1. Fehlen einer strategischen Grundausrichtung
Auch ein Online-Vorhaben erfordert wie ein
"klassisches" Unternehmen eine klare strategische Grundausrichtung. Erst die
Festlegung einer Strategie zeigt unternehmerische Handlungsalternativen auf und führt das
Online-Engagement zum Erfolg. Allzu oft jedoch führt blinder Aktionismus zu Sites mit
vollkommen unklarer Positionierung. Die Verantwortlichen einer kommerziellen
Internet-Präsenz müssen daher für Ihr Vorhaben zunächst eine klare Strategie
entwerfen.
Da das Internet ein hochdynamisches Umfeld
mit ständigen Veränderungen unterschiedlichster Art ist, gilt diese natürlich nur auf
kurz- und mittelfristige Sicht und muß ständig anhand aktueller Umfeldentwicklungen
überprüft werden. Konkret sollte die Strategieformulierung neben den Inhalten der
WWW-Präsenz die angestrebte Positionierung beinhalten.
Im einzelnen könnte dies so aussehen:
"Wir möchten mit unserer Website die besten und umfangreichsten Inhalte zum Thema X
bieten. Dadurch werden wir zur besten Internet-Infoquelle im Markt Y". Oder:
"Wir stellen die am leichtesten zu bedienende, aber gleichzeitig umfassendste
Datenbank zum Thema X ins Netz. Dadurch werden wir sehr hohe Zugriffszahlen generieren und
stellen werden zum erfolgreichster Anbieter einer Datenbank im Markt Y." Oder:
"Wir beabsichtigen, das meistbesuchte Diskussionsforum zum Thema X zu etablieren.

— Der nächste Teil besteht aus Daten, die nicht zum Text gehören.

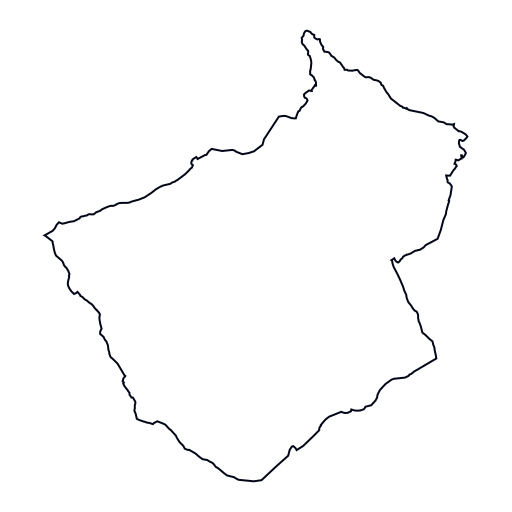 Pojorata, Suceava, Romania (Mercator projection)
{"feature_id": "2599482B93578143762204", "entity_name": "Pojorata", "entity_type": "district", "adm_level": 2, "iso_a3": "ROU", "parent_name": "Romania", "parent_adm1": "Suceava", "projection": "mercator", "projection_center": [25.425, 47.481], "detail": "fine", "context": "isolated", "style": "outline", "palette": "ink", "viewbox_px": 512, "rotation_deg": 0, "n_neighbors": 0, "source": "geoboundaries", "source_scale": "gbopen_adm2", "svg_char_len": 5940}
<svg xmlns="http://www.w3.org/2000/svg" viewBox="0 0 512 512"><path d="M238.6,479.8L253.8,481.3L261.5,480.2L276.0,466.6L288.2,455.7L289.7,449.9L291.8,446.6L293.2,446.1L295.5,448.1L296.6,450.1L303.1,446.0L314.1,435.4L319.2,430.2L319.3,428.3L319.9,426.9L321.0,425.7L320.8,425.0L325.4,419.6L329.1,416.7L341.3,411.8L342.5,412.4L344.9,413.0L347.8,412.8L350.9,411.3L351.3,409.5L353.8,410.3L356.5,410.7L360.2,410.5L364.0,409.2L365.5,406.7L371.1,405.3L375.4,400.7L377.1,397.6L377.4,395.2L378.6,392.5L380.1,389.8L385.5,384.0L391.3,379.8L393.7,378.8L405.0,377.6L408.1,376.1L409.1,375.4L409.4,374.6L411.3,373.9L414.0,371.6L436.3,358.5L435.9,355.6L434.7,350.3L434.4,347.7L433.2,344.5L432.5,341.4L429.4,338.9L425.6,335.1L422.4,332.6L421.0,327.1L419.7,323.2L418.6,321.1L418.6,320.0L418.1,318.2L418.1,315.3L417.7,313.7L416.7,311.7L414.4,310.4L412.6,308.1L411.3,305.8L408.3,302.1L406.7,298.0L406.2,294.7L404.3,290.7L403.1,286.8L400.1,279.7L397.7,274.6L393.8,267.2L392.6,263.7L392.0,260.4L391.5,260.1L394.3,258.3L395.0,259.9L395.9,261.2L397.9,262.5L398.4,262.4L399.5,261.4L400.8,259.4L402.5,258.0L403.1,256.7L404.2,256.1L404.5,255.6L406.2,255.1L406.7,254.6L407.2,254.7L410.7,253.5L415.2,250.7L416.7,250.6L417.8,250.1L419.7,249.9L423.7,247.4L425.7,245.1L437.6,238.8L440.8,230.0L443.3,220.2L445.9,214.1L446.3,211.0L447.9,205.1L449.2,201.0L448.6,200.5L450.5,195.1L451.7,187.5L451.8,186.5L451.3,185.5L449.8,183.5L447.8,182.4L447.5,181.7L447.6,180.5L447.5,179.9L446.9,178.6L446.2,175.5L450.0,175.7L453.3,170.5L455.2,168.3L455.3,168.0L456.2,166.6L456.7,166.2L456.5,165.4L456.0,164.5L454.5,163.8L455.5,161.5L455.7,159.7L457.3,160.0L458.0,160.4L458.5,160.3L460.6,158.9L461.7,158.5L461.5,156.9L461.3,156.7L461.2,155.3L461.9,155.3L462.2,156.2L463.2,157.4L463.5,157.3L464.9,155.1L465.9,153.0L464.1,149.8L459.9,146.8L458.9,143.2L458.9,142.4L459.3,140.2L459.5,139.9L460.0,139.8L460.7,140.0L462.6,141.0L464.1,140.3L466.4,138.0L467.4,136.5L465.6,134.3L461.5,131.8L459.9,131.3L458.7,131.2L454.3,127.7L453.6,126.4L454.0,124.1L452.1,124.7L449.8,124.3L446.6,124.2L443.6,122.3L438.3,121.4L434.5,118.0L431.7,116.4L428.9,115.6L423.4,113.0L409.2,110.1L407.7,109.2L406.8,108.1L406.2,108.7L404.8,108.0L402.9,107.6L402.7,107.1L402.0,106.6L400.8,106.0L400.4,106.0L390.9,98.5L390.1,97.1L389.8,96.9L388.2,94.1L386.2,91.8L385.5,90.4L384.0,87.9L383.5,86.6L382.9,85.6L381.6,85.0L381.0,83.9L380.8,82.8L378.5,81.0L376.7,80.4L373.4,79.7L371.3,78.1L369.7,77.3L368.5,77.1L365.8,77.3L364.4,76.6L359.8,73.0L358.3,70.8L357.3,69.9L354.2,70.3L352.5,70.7L348.1,70.5L347.1,69.8L344.6,69.8L343.9,67.8L343.0,67.0L341.8,65.0L339.9,62.4L338.3,61.8L336.2,60.0L334.2,57.5L331.2,55.7L331.1,55.3L329.8,53.4L328.7,52.3L327.0,51.9L324.4,51.7L323.0,49.0L323.2,46.9L321.8,45.3L320.7,43.3L320.0,41.3L319.9,39.3L318.9,39.0L317.5,39.5L315.3,38.4L314.3,37.5L314.2,34.8L312.4,34.3L310.7,32.6L310.4,32.0L307.0,30.7L306.1,30.8L305.4,31.2L304.5,32.4L303.8,34.0L303.6,35.5L301.7,37.9L302.1,40.1L301.8,41.4L301.9,42.4L302.1,43.2L303.0,44.6L304.1,45.4L307.2,50.0L308.1,50.7L308.2,52.4L307.9,54.2L308.4,55.2L309.6,55.8L310.4,57.9L311.2,61.1L311.3,63.6L310.9,67.2L310.6,69.7L310.1,70.7L310.2,73.1L310.0,73.7L310.2,74.3L310.6,74.6L312.1,75.5L312.6,76.3L313.7,77.1L314.4,78.9L314.6,80.0L315.2,80.4L315.9,82.2L316.1,85.5L315.9,85.8L314.9,85.2L314.3,86.3L312.9,88.2L311.4,90.5L311.6,91.0L311.3,91.0L310.0,90.6L309.0,90.5L305.5,93.0L304.2,94.2L303.9,94.7L304.1,95.4L304.1,96.3L304.9,97.8L306.5,98.4L307.0,99.2L307.5,100.6L305.5,103.9L303.0,106.5L301.9,106.9L300.9,108.0L299.5,110.9L298.4,111.3L297.6,113.0L296.3,116.6L295.9,118.3L294.6,118.4L291.4,118.1L288.1,116.8L285.6,116.0L283.4,115.9L278.9,116.6L264.0,139.3L262.5,144.8L254.0,151.3L248.5,153.1L242.4,154.2L236.3,151.8L234.9,150.7L232.5,149.9L222.1,151.0L211.6,148.9L208.9,151.2L206.4,154.9L204.9,155.1L197.6,159.0L196.3,157.0L192.7,159.3L192.5,159.6L192.4,160.4L191.9,160.6L191.4,161.9L191.3,163.3L191.6,164.1L192.9,165.2L191.8,167.7L190.1,169.0L188.9,170.5L185.0,174.3L177.4,180.0L176.2,180.6L175.1,181.5L172.0,182.6L170.4,183.8L163.1,185.5L160.0,186.9L156.2,189.1L151.2,193.0L144.7,197.3L138.6,199.7L133.6,201.0L131.1,201.8L129.6,202.5L127.1,202.9L121.5,202.9L119.4,203.1L117.3,203.8L115.4,205.1L112.9,205.9L110.7,205.8L108.2,206.6L104.6,208.1L101.9,209.4L99.9,210.9L96.1,212.3L93.7,214.3L92.0,214.4L89.2,214.2L88.4,214.4L86.8,215.5L84.8,215.8L83.3,216.3L81.4,216.5L80.4,217.0L79.5,218.4L74.0,221.2L69.4,221.9L64.5,223.3L62.3,223.7L58.9,222.3L56.6,224.9L54.8,228.4L52.8,230.7L44.6,235.4L45.3,235.7L52.5,241.3L52.7,243.1L53.3,245.4L53.7,247.9L54.7,252.4L56.0,255.6L61.5,260.3L62.6,261.7L63.5,263.7L64.0,265.2L65.3,266.9L66.4,267.8L68.3,271.0L69.4,273.9L69.5,274.3L68.9,275.6L68.9,276.1L69.2,276.8L68.0,281.7L67.8,284.3L68.4,286.4L69.4,288.5L71.5,291.5L73.6,293.5L74.0,294.0L76.0,293.1L77.5,291.9L80.0,294.8L80.3,295.8L82.4,297.0L84.8,299.4L86.8,300.5L89.2,302.6L91.7,304.2L93.6,306.3L93.9,306.9L94.6,307.9L96.8,310.3L96.9,310.2L98.6,312.3L99.0,312.6L99.9,314.3L99.4,317.5L99.5,319.5L100.3,324.0L101.6,328.7L100.6,330.5L100.1,332.2L100.2,334.0L103.5,336.8L104.9,339.8L106.4,341.5L107.9,345.3L108.4,349.7L109.2,352.1L109.5,354.3L110.5,356.9L111.0,357.4L113.3,359.4L117.6,363.7L124.4,375.2L125.3,376.0L123.5,378.2L123.1,379.4L123.0,380.4L122.6,381.3L123.9,382.6L123.2,383.5L124.6,386.4L127.8,390.4L128.0,390.9L129.5,392.9L129.5,394.5L131.4,397.5L132.9,397.6L133.1,397.9L134.5,400.3L135.1,401.3L135.4,402.3L135.3,403.1L135.3,403.8L134.8,405.1L134.8,408.1L134.4,410.6L134.6,411.3L135.7,413.8L136.8,418.8L139.2,420.0L142.4,421.1L143.2,421.5L144.5,421.7L146.9,422.6L148.8,422.8L153.0,424.1L153.8,423.1L157.3,421.3L162.9,423.5L165.4,424.7L169.5,429.2L170.5,429.7L176.1,435.9L176.6,437.4L179.6,442.2L182.9,445.4L183.9,446.9L184.7,448.6L187.8,450.0L189.1,449.8L195.5,453.5L199.0,456.6L202.6,459.2L207.2,460.0L210.2,461.9L212.4,462.8L213.7,464.1L215.7,466.8L218.5,468.5L224.3,473.4L227.2,475.5L234.1,477.2L235.5,478.2L238.6,479.8Z" fill="none" stroke="#020617" stroke-width="2"/></svg>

Dadurch können wir für unser Tochterunternehmen die aktuelle Diskussion verfolgen und
erhalten mit der Auswahl der kenntnisreichsten und aktivsten Forumsteilnehmer zugleich
eine Quelle für potentielle Personalrekrutierungen im (Arbeits-)Markt für Y."

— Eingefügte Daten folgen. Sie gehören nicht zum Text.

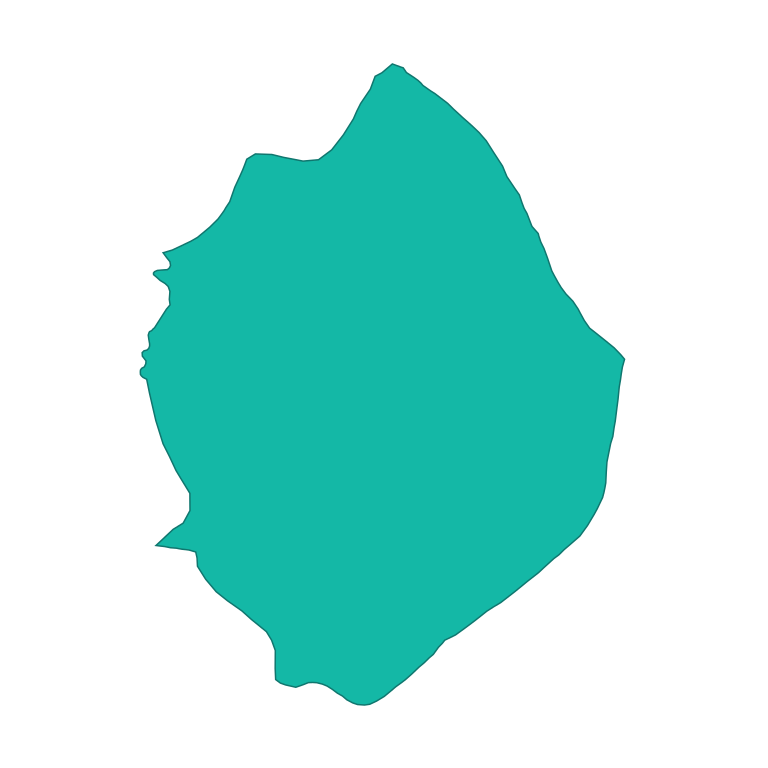 Outhoomphone, Savannakhét, Laos, rotated 175°
{"feature_id": "54806243B62661811968919", "entity_name": "Outhoomphone", "entity_type": "district", "adm_level": 2, "iso_a3": "LAO", "parent_name": "Laos", "parent_adm1": "Savannakhét", "projection": "mercator", "projection_center": [105.056, 16.753], "detail": "fine", "context": "isolated", "style": "filled", "palette": "teal", "viewbox_px": 768, "rotation_deg": 175, "n_neighbors": 0, "source": "geoboundaries", "source_scale": "gbopen_adm2", "svg_char_len": 2915}
<svg xmlns="http://www.w3.org/2000/svg" viewBox="0 0 768 768"><g transform="rotate(175 384 384)"><path d="M625.2,243.0L621.6,242.2L619.6,241.8L616.7,241.2L613.6,240.3L611.0,239.5L609.1,239.2L606.7,238.8L605.3,238.6L602.6,237.8L599.5,237.0L595.8,236.3L592.7,235.6L591.1,235.0L588.6,234.0L586.2,233.1L585.4,227.0L585.7,218.7L578.7,205.1L569.3,191.7L558.7,181.6L545.4,170.4L536.6,161.0L522.7,147.5L518.3,138.6L515.5,128.0L517.2,110.1L517.7,99.0L513.3,95.1L508.3,92.8L498.3,89.6L493.4,90.8L490.4,91.6L485.4,93.1L481.1,92.9L477.0,92.3L471.5,90.4L466.9,88.0L462.2,84.4L457.3,80.0L452.6,76.8L448.6,72.7L442.9,69.0L438.3,67.0L431.4,65.9L426.1,66.2L419.0,68.8L410.9,72.8L401.8,79.1L400.6,80.0L398.6,81.4L392.4,85.1L388.2,87.8L381.2,93.0L373.7,99.0L368.1,102.9L362.8,107.3L358.4,110.4L352.7,117.0L348.4,120.7L345.8,123.5L337.4,126.7L334.6,127.8L324.3,134.0L314.0,140.4L301.4,148.7L294.2,152.5L286.9,156.0L271.7,165.8L258.5,174.8L246.5,182.6L241.3,186.7L230.0,195.3L224.5,198.7L219.0,203.3L213.1,207.5L202.1,215.5L193.6,225.3L186.0,235.8L182.4,241.2L176.1,251.9L174.7,255.9L174.6,256.0L173.0,261.3L171.7,266.1L170.2,277.2L168.7,286.9L163.4,305.0L160.6,311.8L158.6,320.5L156.9,326.7L154.0,340.2L152.2,348.4L149.9,360.6L148.1,367.4L146.8,373.2L145.0,380.2L142.2,387.7L145.6,392.6L151.6,400.0L161.4,409.5L169.8,417.5L174.3,421.7L178.9,429.7L182.5,437.9L184.0,441.6L188.6,450.0L194.9,457.8L199.1,464.6L201.9,470.3L205.0,477.3L207.0,482.1L210.2,495.4L212.8,505.0L215.4,511.7L217.0,518.5L217.0,519.0L217.3,520.5L222.8,528.0L223.3,529.5L224.9,535.1L226.7,541.4L229.1,546.7L230.7,552.4L232.7,560.6L236.4,567.0L243.5,579.9L246.9,590.7L254.9,605.7L260.9,617.3L267.2,626.0L273.8,633.5L282.7,642.9L291.0,652.0L296.1,658.0L304.3,665.5L307.9,668.8L312.1,672.0L319.2,678.0L321.1,680.7L323.8,683.6L327.5,686.8L334.5,692.3L337.3,697.3L339.7,698.3L347.8,702.1L359.0,694.2L366.0,691.3L371.9,678.9L382.8,665.5L387.3,658.2L391.4,650.7L402.7,635.8L415.7,621.8L429.7,613.1L445.3,613.1L445.6,613.2L451.8,615.0L464.2,618.5L475.7,622.4L492.1,624.4L501.1,619.9L503.8,614.2L506.1,609.6L509.6,603.3L515.5,593.0L521.8,579.0L526.1,573.6L528.1,570.7L531.0,567.3L535.0,562.8L543.9,555.4L557.0,546.3L564.1,543.0L583.2,535.9L592.6,534.0L589.5,528.9L586.6,524.5L586.3,520.7L587.6,518.4L589.8,516.8L595.5,516.9L599.9,516.9L602.8,515.9L604.0,514.6L604.0,513.0L601.2,510.2L598.0,506.7L593.3,503.2L590.5,500.0L589.2,494.9L590.5,487.0L590.2,481.5L594.3,477.4L607.7,460.0L609.3,458.9L610.6,457.6L611.6,457.1L613.0,456.6L613.6,455.7L614.6,453.3L614.4,449.2L614.0,444.5L614.2,442.2L615.3,439.9L617.3,438.4L620.2,438.0L622.2,436.3L622.3,432.8L620.8,430.5L619.1,427.8L619.5,425.0L621.2,422.0L624.1,420.7L625.4,419.1L625.7,417.3L625.8,414.8L625.1,413.4L623.5,411.6L620.0,409.4L618.4,395.3L614.5,367.5L609.3,343.7L604.0,330.4L598.7,315.9L594.8,307.9L586.9,292.0L588.3,274.8L596.2,262.9L606.7,257.6L625.2,243.0Z" fill="#14b8a6" stroke="#0f766e" stroke-width="1.5"/></g></svg>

Eine auf solche Weise bewußt gemachte
Grundstrategie hilft den Verantwortlichen des Internet-Vorhabens bei der täglichen
Arbeit, da die einzelnen Schritte zur Erreichung des angestrebten Zieles nun klar vor
Augen stehen. Auch für die Marketing-Kommunikation (Site-Promotion) wird eine wertvolle
Grundlage geschaffen: Die konkreten Vorteile und der Nutzwert, den die Site den
(potentiellen) Kunden bieten soll, können so konkret benannt und kommuniziert werden,
ohne daß Anspruch und Wirklichkeit auseinanderklaffen. Dies sollte bereits auf der
Startseite mit wohlgesetzten Worten geschehen und unterstützt eine klare Positionierung.
2. Konzentration auf Unwesentliches
Der Erfolg einer WWW-Präsenz hängt keineswegs davon ab,
ob eine bestimmte Grafik ein perfektes Erscheinungsbild hat, möglichst viele Java-Applet
eingebaut werden oder dem Besucher der Site eine Hintergrundmusik geboten wird. Dies sind
Nebensächlichkeiten, die oft eher kontraproduktiv wirken. Leider jedoch wird uns immer
wieder von gewissen Kreisen weiszumachen versucht, die Güte einer Website hänge von
exzessivem Technik-Einsatz ab.
Diese Einschätzung ist jedoch falsch:
Entscheidend sind andere Dinge, nämlich ein schlüssiges Gesamtkonzept,
hochwertige Inhalte und der aus Sicht der Zielgruppe gebotener Nutzen.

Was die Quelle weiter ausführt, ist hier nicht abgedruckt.